There is a form of “standing” that attorneys refer to as “taxpayer standing.” In this country, there is a rule generally prohibiting people from using “taxpayer standing” to challenge laws. This has been the general rule since at least the early 1920s. As with most rules, though, there are exceptions. One of these exceptions falls in the area of First Amendment (“Establishment Clause”) violation claims. This exception allows standing where government expenditures violate the First Amendment. This exception is narrow. The person challenging the law must be a taxpayer, the challenged law must involve the government’s authority to “tax and spend,” and the challenged law must allegedly violate the First Amendment.

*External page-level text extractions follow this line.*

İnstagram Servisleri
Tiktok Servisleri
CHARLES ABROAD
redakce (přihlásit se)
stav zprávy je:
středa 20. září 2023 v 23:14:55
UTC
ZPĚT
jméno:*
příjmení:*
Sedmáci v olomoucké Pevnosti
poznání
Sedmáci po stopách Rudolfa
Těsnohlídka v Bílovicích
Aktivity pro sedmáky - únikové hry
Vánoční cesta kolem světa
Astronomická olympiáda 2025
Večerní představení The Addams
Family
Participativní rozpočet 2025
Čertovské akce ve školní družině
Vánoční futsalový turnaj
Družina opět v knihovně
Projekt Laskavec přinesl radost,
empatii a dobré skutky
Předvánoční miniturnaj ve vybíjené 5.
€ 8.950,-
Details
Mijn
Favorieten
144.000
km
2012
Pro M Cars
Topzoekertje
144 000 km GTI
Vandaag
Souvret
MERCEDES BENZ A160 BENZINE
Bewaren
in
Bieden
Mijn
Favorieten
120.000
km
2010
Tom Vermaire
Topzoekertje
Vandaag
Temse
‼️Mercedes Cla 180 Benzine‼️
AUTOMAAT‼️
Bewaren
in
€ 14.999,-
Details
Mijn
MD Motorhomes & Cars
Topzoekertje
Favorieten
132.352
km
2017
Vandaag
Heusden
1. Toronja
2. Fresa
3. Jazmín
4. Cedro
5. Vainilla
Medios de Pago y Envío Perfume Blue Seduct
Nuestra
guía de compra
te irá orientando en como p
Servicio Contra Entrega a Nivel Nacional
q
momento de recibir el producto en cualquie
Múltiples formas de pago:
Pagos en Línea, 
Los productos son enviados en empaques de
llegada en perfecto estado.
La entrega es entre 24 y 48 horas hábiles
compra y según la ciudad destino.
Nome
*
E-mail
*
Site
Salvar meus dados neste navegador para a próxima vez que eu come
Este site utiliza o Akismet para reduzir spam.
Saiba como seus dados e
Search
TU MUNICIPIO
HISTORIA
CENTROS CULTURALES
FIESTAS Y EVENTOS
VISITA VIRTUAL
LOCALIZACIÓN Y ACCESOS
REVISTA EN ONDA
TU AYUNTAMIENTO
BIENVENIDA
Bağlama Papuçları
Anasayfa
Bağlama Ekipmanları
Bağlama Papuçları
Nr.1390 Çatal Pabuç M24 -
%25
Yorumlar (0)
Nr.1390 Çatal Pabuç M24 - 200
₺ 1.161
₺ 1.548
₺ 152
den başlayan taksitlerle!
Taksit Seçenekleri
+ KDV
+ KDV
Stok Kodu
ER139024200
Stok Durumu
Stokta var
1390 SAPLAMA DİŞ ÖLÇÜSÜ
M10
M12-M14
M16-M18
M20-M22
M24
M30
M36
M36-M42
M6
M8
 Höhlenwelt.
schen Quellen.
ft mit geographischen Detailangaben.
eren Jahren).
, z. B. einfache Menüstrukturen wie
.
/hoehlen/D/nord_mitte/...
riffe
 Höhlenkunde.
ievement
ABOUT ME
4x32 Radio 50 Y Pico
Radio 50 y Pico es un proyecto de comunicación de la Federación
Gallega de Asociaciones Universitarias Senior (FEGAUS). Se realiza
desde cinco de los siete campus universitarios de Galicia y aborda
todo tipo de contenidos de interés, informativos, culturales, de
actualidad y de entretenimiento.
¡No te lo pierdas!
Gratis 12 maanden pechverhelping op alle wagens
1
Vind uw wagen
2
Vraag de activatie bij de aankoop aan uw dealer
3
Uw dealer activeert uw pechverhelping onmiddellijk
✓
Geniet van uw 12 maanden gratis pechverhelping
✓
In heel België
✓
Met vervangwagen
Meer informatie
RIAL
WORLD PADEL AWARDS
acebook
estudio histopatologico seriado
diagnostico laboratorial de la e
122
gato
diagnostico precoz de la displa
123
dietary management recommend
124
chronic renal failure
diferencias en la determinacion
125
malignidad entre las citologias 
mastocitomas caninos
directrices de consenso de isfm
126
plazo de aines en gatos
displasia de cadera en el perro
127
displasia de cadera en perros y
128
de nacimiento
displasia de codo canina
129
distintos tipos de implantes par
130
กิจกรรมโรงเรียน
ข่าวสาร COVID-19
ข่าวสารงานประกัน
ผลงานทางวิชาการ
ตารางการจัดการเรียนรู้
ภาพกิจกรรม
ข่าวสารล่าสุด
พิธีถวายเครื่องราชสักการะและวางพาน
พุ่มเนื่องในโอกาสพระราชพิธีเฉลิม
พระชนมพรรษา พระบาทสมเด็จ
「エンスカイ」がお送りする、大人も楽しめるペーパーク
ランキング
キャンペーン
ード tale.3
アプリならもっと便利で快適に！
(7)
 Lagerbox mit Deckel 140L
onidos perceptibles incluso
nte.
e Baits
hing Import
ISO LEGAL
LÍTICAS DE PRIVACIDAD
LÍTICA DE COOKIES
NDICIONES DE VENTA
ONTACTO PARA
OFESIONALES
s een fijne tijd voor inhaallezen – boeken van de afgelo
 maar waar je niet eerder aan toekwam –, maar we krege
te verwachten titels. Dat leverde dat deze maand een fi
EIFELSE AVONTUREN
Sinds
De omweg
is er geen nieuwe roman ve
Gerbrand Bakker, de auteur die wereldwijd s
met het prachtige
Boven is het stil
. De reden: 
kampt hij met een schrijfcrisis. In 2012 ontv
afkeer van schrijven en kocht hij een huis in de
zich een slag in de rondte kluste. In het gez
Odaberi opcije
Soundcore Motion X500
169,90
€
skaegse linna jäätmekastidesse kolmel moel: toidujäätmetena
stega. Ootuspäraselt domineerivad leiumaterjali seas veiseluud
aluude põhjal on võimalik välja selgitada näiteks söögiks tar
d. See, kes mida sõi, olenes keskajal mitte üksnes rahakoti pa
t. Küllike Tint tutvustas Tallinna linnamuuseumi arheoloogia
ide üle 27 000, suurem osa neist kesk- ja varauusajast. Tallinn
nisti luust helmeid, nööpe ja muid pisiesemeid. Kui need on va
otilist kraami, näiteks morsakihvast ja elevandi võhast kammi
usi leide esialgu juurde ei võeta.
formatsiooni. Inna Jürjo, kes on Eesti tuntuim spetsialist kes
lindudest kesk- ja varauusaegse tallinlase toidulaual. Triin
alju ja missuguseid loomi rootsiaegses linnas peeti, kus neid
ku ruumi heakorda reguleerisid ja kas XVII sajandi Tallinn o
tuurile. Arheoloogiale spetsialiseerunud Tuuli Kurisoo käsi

In the Arizona case, the Plaintiffs challenged the tax credit (“voucher”). By challenging the tax credit, the Plaintiffs had to speculate or estimate the potential damages first to the State of Arizona and then further speculate on how those damages would impact the individual taxpayer in Arizona. In the decision, the Court noted the difference between government expenditures and tax credits. Government expenditures involve the extraction of money from a citizen and the spending of that citizen’s money in various, different areas. On the other hand, a tax credit allows a citizen to spend his money, tax-free, as he sees fit. “When Arizona taxpayers choose to contribute to [School Tuition Organizations], they spend their own money, not money the State has collected from respondents or from other taxpayers. Arizona’s §43–1089 does not ‘extrac[t] and spen[d]’ a conscientious dissenter’s funds in service of an establishment, or ‘force a citizen to contribute three pence only of his property’ to a sectarian organization.” Arizona Christian School Tuition Organization v. Winn, 563 U.S. ___ (2011).
In other words, one of the Court’s holdings is to recognize that tax credits are not forms of government spending. Instead, tax credits empower individual citizens to spend their own money as they see fit. The decision fits with the Court’s jurisprudence on the issue of “standing” and clarifies the extent to which people can assert “taxpayer standing” to challenge neutral tax credits. The decision will require the lower federal courts to analyze whether a particular law allows citizens to spend their money as they see fit or whether the law results in government spending upon a particular program, which program allegedly violates the First Amendment.
I commend a reading of the decision to anyone interested in the nuances of the Federal Judiciary. It lays out well the history of “taxpayer standing” as well as the general precepts of the Rule Against Taxpayer Standing and its specific, limited exceptions. You can find a link to the decision above, in the first paragraph of this posting.